Le bureau lui-même avait changé depuis la visite d'Elara la semaine précédente, la poussière dérangée selon un schéma qui suggérait un usage régulier plutôt que l'unique après-midi d'une clôtureuse ancienne et curieuse. Une pile de bons de réquisition à un coin. Une tasse qui avait tenu du café assez récemment pour en porter encore l'odeur. Le désordre d'un espace de travail que quelqu'un avait revendiqué plutôt que simplement visité.
Une seconde chaise était apparue à côté du bureau depuis la dernière visite d'Elara, dépareillée, traînée depuis quelque autre étage entièrement. Sa présence était sa propre petite pièce à conviction. Noor avait attendu de la compagnie, à terme, avant même de savoir de qui.
« Tu cherches Amrani », dit Noor, sans lever les yeux. Pas une question. « Tu arrives trop tard. Je l'ai déjà. »
Un silence suivit sa phrase qui courut plus longtemps qu'aucun silence qu'Elara eût regardé ce Conseil produire à travers deux décennies de jeudis. Assez longtemps pour qu'elle se retrouvât à le compter comme elle comptait le souffle retenu d'une veuve avant qu'un fait dur n'atterrît. Cinq secondes. Six. Toute la table absorba le poids d'entendre son propre président nommer le marché qu'ils étaient tous, à leurs diverses façons privées, sur le point de faire.

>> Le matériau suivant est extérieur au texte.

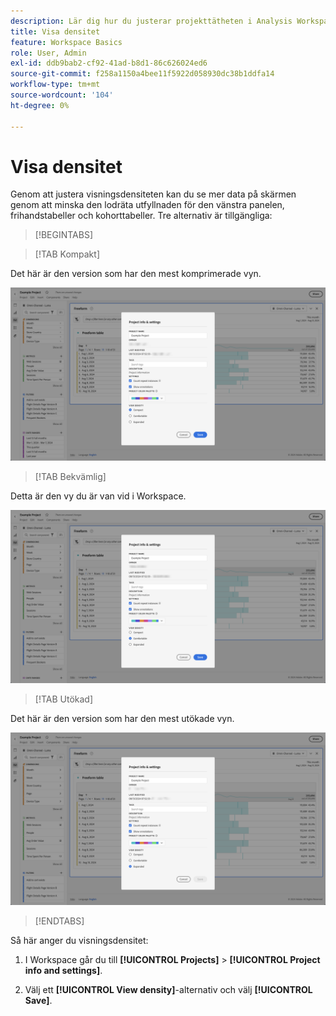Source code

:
 ```yaml
---
description: Lär dig hur du justerar projekttätheten i Analysis Workspace.
title: Visa densitet
feature: Workspace Basics
role: User, Admin
exl-id: ddb9bab2-cf92-41ad-b8d1-86c626024ed6
source-git-commit: f258a1150a4bee11f5922d058930dc38b1ddfa14
workflow-type: tm+mt
source-wordcount: '104'
ht-degree: 0%

---
```


# Visa densitet

Genom att justera visningsdensiteten kan du se mer data på skärmen genom att minska den lodräta utfyllnaden för den vänstra panelen, frihandstabeller och kohorttabeller. Tre alternativ är tillgängliga:

>[!BEGINTABS]

>[!TAB Kompakt]

Det här är den version som har den mest komprimerade vyn.

![Täthet för den komprimerade vyn.](assets/view-density-compact.png)

>[!TAB Bekvämlig]

Detta är den vy du är van vid i Workspace.

![Täthet för utökad vy.](assets/view-density-comfortable.png)

>[!TAB Utökad]

Det här är den version som har den mest utökade vyn.

![Täthet för utökad vy.](assets/view-density-expanded.png)

>[!ENDTABS]


Så här anger du visningsdensitet:

1. I Workspace går du till **[!UICONTROL Projects]** > **[!UICONTROL Project info and settings]**.

1. Välj ett **[!UICONTROL View density]**-alternativ och välj **[!UICONTROL Save]**.



<!--
# [!UICONTROL View Density]

Adjusting the [!UICONTROL view density] lets you see more data on the screen by reducing the vertical padding of the left rail, freeform tables and cohort tables. You have 3 options when toggling the view density via radio buttons:

- **[!UICONTROL Compact]**: This is the version with the most condensed view.
- **[!UICONTROL Comfortable]**: This leaves a little more padding than the Compact version.
- **[!UICONTROL Expanded]** (default): This is the view you are used to in Workspace.

![](assets/view-density.png)

To set the view density:

1. In Workspace, navigate to **[!UICONTROL Projects]** > **[!UICONTROL Project Info and Settings]**.

1. Select among the 3 options outlined above and click **[!UICONTROL Save]**.


>[!BEGINSHADEBOX]

See ![VideoCheckedOut](/help/assets/icons/VideoCheckedOut.svg) [View density](https://video.tv.adobe.com/v/25963?quality=12&learn=on){target="_blank"} for a demo video.

>[!ENDSHADEBOX]


-->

Reyes appela l'appel nominal elle-même. En la regardant faire, Elara le comprit comme un petit acte de protection plutôt que de procédure. Un vote de vive voix aurait laissé l'ambiguïté de la salle adoucir exactement la décision que Reyes entendait rendre impossible à adoucir. Quatre noms au procès-verbal, à jamais, répondant à quiconque lirait finalement ce compte rendu. C'était pourquoi Reyes avait un jour demandé qu'un modèle d'admission perdant fût noté pour exactement ce lecteur futur.
Quatre noms prononcés à voix haute pour. Trois contre. Le propre vote de Reyes le second non, livré sans ornement.